Please return all lines of the data below containing the string "linejoin".
Start of ENTRIES SHOWN
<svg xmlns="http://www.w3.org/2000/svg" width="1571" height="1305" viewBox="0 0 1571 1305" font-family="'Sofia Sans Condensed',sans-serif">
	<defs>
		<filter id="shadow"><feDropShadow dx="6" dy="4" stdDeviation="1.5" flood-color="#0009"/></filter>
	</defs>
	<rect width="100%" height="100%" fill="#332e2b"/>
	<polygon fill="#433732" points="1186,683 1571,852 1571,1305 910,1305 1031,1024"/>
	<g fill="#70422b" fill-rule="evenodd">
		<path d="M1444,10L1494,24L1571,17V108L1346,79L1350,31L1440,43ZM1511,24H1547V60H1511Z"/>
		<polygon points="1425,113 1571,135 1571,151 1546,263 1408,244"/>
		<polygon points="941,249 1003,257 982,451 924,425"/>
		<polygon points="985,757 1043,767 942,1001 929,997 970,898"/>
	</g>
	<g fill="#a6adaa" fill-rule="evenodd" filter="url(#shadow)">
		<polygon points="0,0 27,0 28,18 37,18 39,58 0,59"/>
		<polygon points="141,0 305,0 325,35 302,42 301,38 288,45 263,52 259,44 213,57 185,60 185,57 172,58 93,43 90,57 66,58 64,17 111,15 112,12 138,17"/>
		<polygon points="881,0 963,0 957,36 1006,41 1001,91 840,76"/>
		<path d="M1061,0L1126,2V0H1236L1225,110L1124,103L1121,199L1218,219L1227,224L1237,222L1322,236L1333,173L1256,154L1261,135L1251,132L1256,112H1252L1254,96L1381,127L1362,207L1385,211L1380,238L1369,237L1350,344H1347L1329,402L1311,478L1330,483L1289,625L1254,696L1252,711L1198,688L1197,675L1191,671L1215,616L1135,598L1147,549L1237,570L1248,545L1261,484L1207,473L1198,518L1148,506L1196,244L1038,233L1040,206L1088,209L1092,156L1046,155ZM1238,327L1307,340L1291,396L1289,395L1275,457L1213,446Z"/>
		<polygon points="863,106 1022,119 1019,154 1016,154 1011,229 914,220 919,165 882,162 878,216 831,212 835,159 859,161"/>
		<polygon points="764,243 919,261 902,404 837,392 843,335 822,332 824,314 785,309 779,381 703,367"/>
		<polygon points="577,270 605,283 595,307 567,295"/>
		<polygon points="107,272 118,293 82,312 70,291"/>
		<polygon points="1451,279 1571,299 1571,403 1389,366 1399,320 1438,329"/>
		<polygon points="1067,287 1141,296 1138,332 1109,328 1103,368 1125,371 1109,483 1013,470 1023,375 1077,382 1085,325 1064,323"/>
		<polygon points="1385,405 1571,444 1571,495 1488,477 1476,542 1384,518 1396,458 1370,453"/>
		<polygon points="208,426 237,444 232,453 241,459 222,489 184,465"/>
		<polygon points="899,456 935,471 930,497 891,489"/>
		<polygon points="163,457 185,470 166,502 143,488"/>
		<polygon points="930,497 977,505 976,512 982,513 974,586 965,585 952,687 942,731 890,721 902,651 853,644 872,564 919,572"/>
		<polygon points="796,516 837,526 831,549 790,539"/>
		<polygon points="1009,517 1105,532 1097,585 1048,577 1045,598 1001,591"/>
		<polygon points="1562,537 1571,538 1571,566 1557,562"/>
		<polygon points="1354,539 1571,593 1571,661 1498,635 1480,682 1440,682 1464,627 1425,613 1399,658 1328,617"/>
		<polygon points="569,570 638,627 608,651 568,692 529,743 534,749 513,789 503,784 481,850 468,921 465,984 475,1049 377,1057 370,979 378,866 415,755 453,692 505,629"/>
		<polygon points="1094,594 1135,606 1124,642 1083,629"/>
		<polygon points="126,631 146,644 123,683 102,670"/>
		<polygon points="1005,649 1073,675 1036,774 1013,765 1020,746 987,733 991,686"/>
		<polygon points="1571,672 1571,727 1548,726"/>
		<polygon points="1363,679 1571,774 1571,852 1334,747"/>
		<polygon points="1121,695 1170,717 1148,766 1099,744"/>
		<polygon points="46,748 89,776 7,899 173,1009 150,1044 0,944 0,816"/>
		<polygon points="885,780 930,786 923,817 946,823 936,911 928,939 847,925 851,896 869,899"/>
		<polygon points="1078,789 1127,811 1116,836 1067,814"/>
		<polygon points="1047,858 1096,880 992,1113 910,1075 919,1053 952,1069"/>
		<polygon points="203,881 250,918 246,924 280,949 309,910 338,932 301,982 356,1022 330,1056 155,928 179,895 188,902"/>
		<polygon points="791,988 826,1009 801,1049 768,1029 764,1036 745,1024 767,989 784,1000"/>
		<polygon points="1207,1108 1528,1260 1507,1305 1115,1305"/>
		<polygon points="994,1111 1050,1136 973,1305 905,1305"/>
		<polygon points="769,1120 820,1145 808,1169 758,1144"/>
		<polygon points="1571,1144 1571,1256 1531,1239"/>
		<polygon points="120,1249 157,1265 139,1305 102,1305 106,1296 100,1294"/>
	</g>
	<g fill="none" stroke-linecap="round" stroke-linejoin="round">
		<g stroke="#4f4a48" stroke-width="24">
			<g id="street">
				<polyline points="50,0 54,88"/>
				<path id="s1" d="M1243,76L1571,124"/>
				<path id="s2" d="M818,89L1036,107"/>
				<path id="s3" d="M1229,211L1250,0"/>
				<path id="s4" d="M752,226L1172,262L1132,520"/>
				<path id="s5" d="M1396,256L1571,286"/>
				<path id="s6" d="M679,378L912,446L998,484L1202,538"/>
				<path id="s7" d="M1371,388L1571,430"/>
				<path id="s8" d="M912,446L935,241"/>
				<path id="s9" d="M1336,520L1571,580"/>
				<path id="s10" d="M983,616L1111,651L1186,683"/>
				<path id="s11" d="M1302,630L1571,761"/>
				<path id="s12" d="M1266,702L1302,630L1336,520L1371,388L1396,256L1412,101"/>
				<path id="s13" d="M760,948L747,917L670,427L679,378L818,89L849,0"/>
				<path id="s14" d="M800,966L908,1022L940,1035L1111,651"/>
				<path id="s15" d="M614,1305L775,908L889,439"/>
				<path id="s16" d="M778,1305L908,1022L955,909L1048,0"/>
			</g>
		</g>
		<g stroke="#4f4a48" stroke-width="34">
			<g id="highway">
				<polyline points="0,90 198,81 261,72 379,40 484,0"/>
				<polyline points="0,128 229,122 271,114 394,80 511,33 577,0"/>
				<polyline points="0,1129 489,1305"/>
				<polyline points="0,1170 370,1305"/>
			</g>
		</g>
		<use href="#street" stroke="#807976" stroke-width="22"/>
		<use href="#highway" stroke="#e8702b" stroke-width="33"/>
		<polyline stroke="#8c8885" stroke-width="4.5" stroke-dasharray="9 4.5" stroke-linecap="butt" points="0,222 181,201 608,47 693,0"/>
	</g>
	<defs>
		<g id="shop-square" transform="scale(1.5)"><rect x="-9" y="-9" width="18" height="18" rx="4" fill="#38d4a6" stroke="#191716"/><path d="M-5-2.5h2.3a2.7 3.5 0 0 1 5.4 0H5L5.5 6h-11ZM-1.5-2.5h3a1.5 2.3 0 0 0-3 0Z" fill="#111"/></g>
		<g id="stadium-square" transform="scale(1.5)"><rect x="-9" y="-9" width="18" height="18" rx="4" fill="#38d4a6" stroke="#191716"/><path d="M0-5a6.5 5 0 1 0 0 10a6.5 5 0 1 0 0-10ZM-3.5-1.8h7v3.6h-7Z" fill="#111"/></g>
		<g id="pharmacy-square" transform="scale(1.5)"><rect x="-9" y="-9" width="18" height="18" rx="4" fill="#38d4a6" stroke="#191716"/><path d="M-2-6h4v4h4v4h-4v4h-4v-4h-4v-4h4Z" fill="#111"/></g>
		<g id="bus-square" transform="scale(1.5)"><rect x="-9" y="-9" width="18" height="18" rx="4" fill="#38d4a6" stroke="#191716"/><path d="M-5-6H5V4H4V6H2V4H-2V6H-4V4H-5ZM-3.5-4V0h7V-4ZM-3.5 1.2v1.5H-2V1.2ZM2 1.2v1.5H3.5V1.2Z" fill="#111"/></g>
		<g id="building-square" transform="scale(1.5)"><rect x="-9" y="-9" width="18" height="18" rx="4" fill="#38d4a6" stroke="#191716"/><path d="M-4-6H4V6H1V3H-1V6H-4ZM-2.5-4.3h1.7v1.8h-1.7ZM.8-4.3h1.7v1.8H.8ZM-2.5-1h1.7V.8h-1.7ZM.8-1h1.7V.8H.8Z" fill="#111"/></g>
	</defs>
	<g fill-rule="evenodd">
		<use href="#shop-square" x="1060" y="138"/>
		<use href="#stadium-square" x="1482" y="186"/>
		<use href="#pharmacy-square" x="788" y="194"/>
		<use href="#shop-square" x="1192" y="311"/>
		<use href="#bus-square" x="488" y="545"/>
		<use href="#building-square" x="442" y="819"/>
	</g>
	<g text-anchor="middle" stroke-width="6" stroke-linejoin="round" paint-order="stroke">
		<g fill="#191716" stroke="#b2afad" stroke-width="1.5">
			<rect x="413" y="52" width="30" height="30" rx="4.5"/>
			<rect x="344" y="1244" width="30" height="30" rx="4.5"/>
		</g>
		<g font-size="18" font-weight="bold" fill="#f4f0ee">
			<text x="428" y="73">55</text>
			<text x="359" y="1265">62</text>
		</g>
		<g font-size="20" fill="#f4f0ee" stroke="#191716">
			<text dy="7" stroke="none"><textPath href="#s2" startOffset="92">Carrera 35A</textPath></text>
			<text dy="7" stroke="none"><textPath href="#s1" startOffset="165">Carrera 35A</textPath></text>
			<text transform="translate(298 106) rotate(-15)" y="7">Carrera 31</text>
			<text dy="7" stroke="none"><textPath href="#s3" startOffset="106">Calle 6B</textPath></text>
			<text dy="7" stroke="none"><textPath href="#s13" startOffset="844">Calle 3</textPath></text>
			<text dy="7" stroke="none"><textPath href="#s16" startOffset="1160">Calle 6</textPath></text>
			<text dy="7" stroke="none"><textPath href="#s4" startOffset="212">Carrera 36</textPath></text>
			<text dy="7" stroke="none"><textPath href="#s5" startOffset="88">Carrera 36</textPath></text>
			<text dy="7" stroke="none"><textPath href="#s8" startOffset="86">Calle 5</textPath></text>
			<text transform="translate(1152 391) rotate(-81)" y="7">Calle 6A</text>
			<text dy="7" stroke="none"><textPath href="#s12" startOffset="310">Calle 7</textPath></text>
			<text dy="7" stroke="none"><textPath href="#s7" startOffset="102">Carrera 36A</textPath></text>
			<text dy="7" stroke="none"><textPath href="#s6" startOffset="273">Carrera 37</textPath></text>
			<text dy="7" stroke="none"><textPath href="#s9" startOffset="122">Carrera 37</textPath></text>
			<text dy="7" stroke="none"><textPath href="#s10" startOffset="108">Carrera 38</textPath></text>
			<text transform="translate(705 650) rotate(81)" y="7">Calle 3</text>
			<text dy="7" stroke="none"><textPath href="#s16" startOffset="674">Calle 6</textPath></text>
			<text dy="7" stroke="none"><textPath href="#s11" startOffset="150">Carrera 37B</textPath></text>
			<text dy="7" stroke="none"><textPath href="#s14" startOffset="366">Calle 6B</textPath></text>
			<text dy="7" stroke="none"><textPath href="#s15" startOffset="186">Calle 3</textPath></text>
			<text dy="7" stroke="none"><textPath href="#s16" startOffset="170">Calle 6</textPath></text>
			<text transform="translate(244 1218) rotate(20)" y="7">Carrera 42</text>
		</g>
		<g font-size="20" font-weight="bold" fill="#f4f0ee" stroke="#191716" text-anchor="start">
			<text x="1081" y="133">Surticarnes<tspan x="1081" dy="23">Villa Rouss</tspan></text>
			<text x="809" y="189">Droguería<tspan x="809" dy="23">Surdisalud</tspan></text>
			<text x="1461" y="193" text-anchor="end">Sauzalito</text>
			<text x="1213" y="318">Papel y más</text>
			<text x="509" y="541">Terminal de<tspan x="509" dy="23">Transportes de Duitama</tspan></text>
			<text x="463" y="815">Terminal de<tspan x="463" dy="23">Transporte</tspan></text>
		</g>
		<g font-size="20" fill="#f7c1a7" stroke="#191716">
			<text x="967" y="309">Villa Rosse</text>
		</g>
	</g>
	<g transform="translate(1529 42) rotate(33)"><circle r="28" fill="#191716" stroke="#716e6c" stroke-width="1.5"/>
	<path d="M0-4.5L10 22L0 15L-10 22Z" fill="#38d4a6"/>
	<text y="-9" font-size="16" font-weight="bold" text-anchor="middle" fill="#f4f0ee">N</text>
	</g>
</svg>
End of ENTRIES SHOWN
_PROBLEM SOLUTION:_
	<g fill="none" stroke-linecap="round" stroke-linejoin="round">
	<g text-anchor="middle" stroke-width="6" stroke-linejoin="round" paint-order="stroke">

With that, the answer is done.